北海道エナジートーク21 講演録

エネルギー講演会「脱炭素化に向けた日本の針路」
【第一部】講演

(7-4)

●エネルギー価格の家計と産業への影響

 皆さん、電気料金が上がっているのをお気づきですね。これは2020年までのグラフです。家庭用電気料金のうち、使用電力量によって計算される「電力量料金」の単価は、2010年に全国平均で20円ぐらいでしたが、現在は24円近くですね。産業用も上がっています。
山本 隆三 氏 単価が上がっている理由は、原子力発電所の停止によるものです。2011年から原子力発電所が止まって、化石燃料を購入するようになってから上がりました。ところが最近、それよりも大きな影響を与えているのがオレンジの棒です。「再生可能エネルギー発電促進賦課金」です。いまや再エネ賦課金は、夫婦とお子さん1人ぐらいを標準家庭とすると、年間1万円を超えるぐらいの負担になっています。
 でも、問題は産業です。例えば鉄鋼業界が一人あたりがどれぐらい払っているかというと、再エネ賦課金だけで年間50万円以上を払っています。再エネ賦課金がなければ、給料50万円分を多くあげているのと同じです。業種によって違いますが、エネルギー多消費型産業は再エネ賦課金対象の電気使用量が多く、額が非常に大きくなっています。製造業では一人当たり年間11万円ぐらい。ということは、再エネ賦課金がなければ、私たちの給料を上げることができるかもしれない。

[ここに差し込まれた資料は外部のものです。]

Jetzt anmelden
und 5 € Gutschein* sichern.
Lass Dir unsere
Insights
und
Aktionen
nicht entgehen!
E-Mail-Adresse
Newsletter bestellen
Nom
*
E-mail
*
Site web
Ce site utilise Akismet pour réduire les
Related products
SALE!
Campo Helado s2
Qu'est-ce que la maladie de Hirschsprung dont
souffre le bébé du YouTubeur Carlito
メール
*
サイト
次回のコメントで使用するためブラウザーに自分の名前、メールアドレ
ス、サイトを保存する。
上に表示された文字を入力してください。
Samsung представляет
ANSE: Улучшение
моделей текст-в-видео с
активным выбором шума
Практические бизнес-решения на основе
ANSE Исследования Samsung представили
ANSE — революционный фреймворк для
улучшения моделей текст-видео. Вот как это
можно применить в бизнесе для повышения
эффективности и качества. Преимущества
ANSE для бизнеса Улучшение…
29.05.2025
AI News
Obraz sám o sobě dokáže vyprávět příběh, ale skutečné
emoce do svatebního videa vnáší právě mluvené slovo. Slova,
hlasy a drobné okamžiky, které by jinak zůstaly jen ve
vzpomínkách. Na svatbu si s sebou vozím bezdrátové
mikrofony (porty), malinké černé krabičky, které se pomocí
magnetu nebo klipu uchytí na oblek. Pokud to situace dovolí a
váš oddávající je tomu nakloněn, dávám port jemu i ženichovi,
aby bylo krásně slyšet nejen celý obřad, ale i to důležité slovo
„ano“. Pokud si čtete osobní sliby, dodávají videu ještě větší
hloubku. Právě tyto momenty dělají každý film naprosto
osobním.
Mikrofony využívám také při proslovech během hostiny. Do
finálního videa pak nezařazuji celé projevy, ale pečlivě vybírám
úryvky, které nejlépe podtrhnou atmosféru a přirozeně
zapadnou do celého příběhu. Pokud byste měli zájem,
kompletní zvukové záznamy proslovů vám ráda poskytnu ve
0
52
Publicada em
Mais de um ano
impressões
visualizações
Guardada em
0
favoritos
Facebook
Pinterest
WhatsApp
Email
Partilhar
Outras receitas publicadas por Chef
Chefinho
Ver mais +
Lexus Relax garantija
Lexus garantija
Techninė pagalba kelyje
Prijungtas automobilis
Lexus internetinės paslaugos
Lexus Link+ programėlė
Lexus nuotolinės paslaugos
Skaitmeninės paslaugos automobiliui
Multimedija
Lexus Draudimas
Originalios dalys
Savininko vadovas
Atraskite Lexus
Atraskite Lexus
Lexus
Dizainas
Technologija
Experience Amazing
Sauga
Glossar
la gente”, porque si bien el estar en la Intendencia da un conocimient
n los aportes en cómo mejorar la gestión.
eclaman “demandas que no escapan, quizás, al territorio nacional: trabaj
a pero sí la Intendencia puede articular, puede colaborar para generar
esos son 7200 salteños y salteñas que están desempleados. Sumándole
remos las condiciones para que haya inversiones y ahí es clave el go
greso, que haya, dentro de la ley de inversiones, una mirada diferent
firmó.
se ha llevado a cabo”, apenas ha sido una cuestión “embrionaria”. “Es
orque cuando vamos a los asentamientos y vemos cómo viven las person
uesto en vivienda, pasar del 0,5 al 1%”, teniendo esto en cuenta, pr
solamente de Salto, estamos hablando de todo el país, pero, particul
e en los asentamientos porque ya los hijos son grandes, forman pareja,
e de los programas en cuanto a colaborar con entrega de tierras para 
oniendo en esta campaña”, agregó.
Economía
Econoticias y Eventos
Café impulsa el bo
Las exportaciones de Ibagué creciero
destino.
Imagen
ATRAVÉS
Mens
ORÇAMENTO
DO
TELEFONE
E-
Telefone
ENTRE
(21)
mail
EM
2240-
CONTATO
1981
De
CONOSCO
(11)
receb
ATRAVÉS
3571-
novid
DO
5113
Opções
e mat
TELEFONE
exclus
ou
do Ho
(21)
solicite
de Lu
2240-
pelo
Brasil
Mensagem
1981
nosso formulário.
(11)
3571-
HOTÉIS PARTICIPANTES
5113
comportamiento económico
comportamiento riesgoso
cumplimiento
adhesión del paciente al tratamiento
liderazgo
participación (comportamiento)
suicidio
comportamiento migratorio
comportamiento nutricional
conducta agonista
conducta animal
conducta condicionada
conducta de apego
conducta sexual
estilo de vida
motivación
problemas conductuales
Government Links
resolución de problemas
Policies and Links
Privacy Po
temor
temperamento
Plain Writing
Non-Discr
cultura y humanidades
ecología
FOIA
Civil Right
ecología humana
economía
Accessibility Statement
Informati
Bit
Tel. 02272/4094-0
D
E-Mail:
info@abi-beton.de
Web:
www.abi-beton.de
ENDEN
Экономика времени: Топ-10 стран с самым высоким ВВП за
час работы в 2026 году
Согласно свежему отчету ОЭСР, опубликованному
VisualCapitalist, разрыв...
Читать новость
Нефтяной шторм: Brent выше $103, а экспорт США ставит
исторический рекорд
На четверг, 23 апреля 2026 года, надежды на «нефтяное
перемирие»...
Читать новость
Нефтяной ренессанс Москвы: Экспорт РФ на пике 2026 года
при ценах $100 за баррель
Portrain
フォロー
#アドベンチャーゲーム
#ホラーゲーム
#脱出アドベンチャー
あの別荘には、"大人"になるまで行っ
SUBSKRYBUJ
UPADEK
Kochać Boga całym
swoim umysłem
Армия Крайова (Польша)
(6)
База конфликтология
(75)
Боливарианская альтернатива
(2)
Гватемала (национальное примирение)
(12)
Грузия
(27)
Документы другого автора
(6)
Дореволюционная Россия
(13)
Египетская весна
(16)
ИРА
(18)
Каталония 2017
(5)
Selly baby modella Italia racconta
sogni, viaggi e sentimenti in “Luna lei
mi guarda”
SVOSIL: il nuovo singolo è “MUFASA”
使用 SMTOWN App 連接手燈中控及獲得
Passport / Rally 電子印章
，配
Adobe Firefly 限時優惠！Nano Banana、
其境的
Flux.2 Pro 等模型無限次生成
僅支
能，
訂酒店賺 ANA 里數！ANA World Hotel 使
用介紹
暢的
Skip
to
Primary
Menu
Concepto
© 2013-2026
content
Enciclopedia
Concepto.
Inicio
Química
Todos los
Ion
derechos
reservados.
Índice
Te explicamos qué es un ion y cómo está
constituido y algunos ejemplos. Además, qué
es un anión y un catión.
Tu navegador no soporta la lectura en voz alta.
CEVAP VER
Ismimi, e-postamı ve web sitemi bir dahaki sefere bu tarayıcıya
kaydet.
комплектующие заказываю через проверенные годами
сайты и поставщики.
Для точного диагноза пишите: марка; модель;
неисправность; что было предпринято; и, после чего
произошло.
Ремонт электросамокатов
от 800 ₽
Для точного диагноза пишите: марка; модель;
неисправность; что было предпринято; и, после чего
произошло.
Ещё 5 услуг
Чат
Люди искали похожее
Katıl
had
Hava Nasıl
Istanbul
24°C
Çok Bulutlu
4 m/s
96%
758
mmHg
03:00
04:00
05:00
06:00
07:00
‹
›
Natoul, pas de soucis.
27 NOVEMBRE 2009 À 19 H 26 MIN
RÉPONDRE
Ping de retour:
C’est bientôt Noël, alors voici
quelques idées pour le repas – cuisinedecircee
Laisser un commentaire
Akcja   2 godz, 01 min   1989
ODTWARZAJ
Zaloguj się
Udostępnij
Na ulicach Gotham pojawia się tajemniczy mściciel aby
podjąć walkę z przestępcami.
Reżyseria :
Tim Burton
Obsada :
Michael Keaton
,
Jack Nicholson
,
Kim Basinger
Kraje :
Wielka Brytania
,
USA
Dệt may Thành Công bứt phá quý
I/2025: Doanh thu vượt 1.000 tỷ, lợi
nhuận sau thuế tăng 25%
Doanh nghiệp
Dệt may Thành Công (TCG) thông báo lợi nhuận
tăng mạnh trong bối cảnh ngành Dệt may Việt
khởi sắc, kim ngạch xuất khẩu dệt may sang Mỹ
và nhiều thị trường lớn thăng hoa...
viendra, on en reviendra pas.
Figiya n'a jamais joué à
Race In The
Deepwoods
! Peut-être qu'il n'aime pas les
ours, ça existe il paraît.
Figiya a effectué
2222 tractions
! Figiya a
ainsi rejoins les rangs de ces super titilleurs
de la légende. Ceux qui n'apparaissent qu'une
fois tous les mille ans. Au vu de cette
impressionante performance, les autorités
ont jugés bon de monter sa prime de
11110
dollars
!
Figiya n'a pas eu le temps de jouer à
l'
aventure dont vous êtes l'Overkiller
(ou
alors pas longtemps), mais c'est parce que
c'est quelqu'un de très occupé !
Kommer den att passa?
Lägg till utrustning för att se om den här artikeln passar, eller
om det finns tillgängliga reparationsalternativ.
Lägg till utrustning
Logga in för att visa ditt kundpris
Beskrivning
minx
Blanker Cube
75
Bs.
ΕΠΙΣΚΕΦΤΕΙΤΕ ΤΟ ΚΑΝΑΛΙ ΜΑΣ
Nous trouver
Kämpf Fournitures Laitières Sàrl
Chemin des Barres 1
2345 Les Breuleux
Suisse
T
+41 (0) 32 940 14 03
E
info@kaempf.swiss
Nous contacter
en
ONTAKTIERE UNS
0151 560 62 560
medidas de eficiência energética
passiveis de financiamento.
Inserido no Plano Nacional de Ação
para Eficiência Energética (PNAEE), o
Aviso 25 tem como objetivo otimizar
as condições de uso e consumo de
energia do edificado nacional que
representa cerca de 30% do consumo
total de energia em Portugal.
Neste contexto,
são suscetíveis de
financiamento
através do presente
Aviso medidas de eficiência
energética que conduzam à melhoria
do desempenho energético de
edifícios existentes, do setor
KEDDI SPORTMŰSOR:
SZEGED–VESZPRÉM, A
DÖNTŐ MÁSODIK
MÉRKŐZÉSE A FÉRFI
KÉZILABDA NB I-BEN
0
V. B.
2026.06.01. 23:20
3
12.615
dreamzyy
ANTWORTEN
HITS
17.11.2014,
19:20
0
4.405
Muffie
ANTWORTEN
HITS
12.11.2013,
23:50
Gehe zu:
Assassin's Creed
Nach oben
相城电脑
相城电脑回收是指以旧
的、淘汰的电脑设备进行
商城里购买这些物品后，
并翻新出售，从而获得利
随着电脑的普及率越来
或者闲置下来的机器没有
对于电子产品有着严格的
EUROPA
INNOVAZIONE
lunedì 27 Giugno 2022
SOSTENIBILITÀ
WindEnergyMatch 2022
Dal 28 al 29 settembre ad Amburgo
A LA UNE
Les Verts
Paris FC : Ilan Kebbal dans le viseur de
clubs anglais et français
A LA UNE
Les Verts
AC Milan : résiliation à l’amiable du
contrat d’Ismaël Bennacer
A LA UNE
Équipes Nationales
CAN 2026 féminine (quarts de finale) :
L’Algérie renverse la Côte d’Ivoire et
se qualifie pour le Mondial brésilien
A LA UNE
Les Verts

 例えば日本を代表するスーパーマーケットは7兆円以上の売上があります。電気代と水道代で年間約1,500億円を使っています。それを従業員数で割ると、再エネ賦課金は約10万円です。これは従業員の皆さんからすれば、再エネ賦課金がなければ年収が10万円上がるということ。それぐらい大きなインパクトがあります。
 これはほかでも同じです。札幌の某百貨店などでは光熱費が非常に多いので、従業員一人当たり年間約100万円分の電気代を使っています。ということは、再エネ賦課金は15万円以上ですね。

 家庭にも影響があります。これは家計の消費支出の月額推移です。右側が1カ月に使っているお金。20年前に32万円を使っていましたが、2人以上世帯の平均でいまは28万円ぐらい。1割以上支出が減っています。ということは、支出を4万円減らしたので、いろいろなものを削っています。例えば、一番削られている支出の一つが「衣服・履物」代。昔は1カ月で16,000円ぐらい使っていましたが、いまは1万円を切っています。いまや服は都心のデパートよりも量販店で買う。いや、もっと価格の安い郊外の量販店で買う。買う服の量は変わっていなくても、単価が昔よりずっと下がっています。皆そうやって節約しているのです。
 その中で減っていないのは携帯電話代と電気代。どちらも減らせません。単価の値上がりを考えると、使用量が1割ぐらい減っています。節電しても単価がすごく上がっているから、産業を通して自分の給料にも影響があり、家計にも影響があるのが電気代です。その影響をつくり出しているのが再エネです。